> [TEXT SHOWN]

● ● ● ● ●

For today, that is all that I need. I no longer live in my tomorrows because my days are full of bringing a little hope to those who are hurting in ways that my heart can understand. It is my hope that I am a “light” into their world and that they are God’s light in mine…

So as my weary heart, soul and body cries out in pain, I play this song and remind myself that Heaven is a little sweeter because my husband is there, but more than that, Heaven is my Hope and seeing Jesus face is worth it all…

In that I have absolutely no doubt….

 

 

 

 

 

 

 

School Days III

In 1964, when my husband was 12 years old, the family left the small Indiana rural community to take a church in the northern area of Chicago. They were located close to the Naval Training Base in Waukeagan IL.

Changing schools again, and going into a school system of another state made my husband’s desire to excel in anything academically more difficult. This was the 4th school in 6 years for him.

Instead of a classroom with the same teacher, he was in middle school with several teachers and classes. This is a difficult transition for most children. Add to it that he was the “new” kid in many classes as opposed to the “new” kid in one class and soon it spelled trouble. Again, my husband was fighting and there were many “meetings” with the principle over his behavior.

 Because of the Naval Base, there were many ethnic groups i.e. Puerto Rican, African American, Hispanic. His behavior caught the attention of the “tougher” kids of the school and my husband was invited to run around with this diverse and multi ethnic tough group of kids. Hanging around with these kids was quite an exciting change from rural Indiana.

Because of his fighting, he quickly gained a reputation for being a “tough” guy. He soon became a part of the juvenile system. This brought into his life a person that soon took interest in him; his probation officer.

My husband described this man as a 40 something, big black man who seemed to show up every place and every time he was just about to do something “stupid”. My husband credited this man with saving him from having to do jail time. Many of his other friends had already been in jail and it is only through pray and this man’s vigilance that kept him from following in the footsteps of his buddies.

School was not a priority to my husband. The difference in school systems caused him to be behind the grade level of those in his class. That seemed to drive my husband’s disinterest and he began to focus on the “social” aspects that presented themselves through school.

There were many times that he would walk in the school building and on through it to a local coffee shop across the street. Again, the probation officer came to his parent’s door. This time it was for his truancy.

● ● ● ● ●

> [INSTRUCTIONS FOR THE TASK]
Extend the School Days III account of the husband's schooling near Chicago, starting right after the probation officer's visit about truancy.

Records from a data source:
● ● ● ● ●

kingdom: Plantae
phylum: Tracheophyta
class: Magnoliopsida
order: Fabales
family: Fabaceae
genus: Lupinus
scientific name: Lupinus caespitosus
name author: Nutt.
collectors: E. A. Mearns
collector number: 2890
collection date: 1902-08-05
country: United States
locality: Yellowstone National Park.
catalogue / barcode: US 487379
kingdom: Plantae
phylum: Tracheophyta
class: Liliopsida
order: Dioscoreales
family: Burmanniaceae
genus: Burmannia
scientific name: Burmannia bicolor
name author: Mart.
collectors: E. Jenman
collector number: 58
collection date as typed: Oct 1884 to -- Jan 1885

● ● ● ● ●

> [TASK RESPONSE]
There were a few bright spots. The name of the school was Jack Benny Junior and Senior High Schools. This school offered orchestra. It was through the director of the orchestra that my husband began his love affair with the bass violin.

This man would give my husband private lessons at his home to ready him for the “First Chair” in his orchestra. Through this avenue, my husband learned and played the classics…Vivaldi, Handel, Beethoven, The New World Symphony,…all of the great music that caused his heart to sore. Music was already an intregal part of my husband. He loved of all kinds and types of music, but the classics was his introduction to another world. One that was full of beauty and grace. His love of classical music was birthed through this teacher’s interest. It was one of the few saving graces of my husband’s young life.

His home life was becoming more splintered and fragmented. His mother was consumed with his now adopted brother. Caring for this child was her main focus.

His father was pastoring the small church and working in a shoe store to earn extra money for his family. When his father was home, he was working on his college courses to finish his degree and to qualify himself for seminary. Like many of us born in the ’50’s and coming of age in the ’60’s, our parents were absent even when they were home.

My husband told of the time when he wanted and needed to talk to his father. I don’t remember if my husband ever said what was on his mind at the time, but he decided that the only way to get his father’s attention was to write a letter to his dad and leave it in the typewriter.

When my husband told the story, there was pain and dejection in his voice. He viewed this story with the saddness of an abandoned child.

When his mother told the story, she viewed it as one of those stories where your child did something that was just “so cute” that you just had to share it.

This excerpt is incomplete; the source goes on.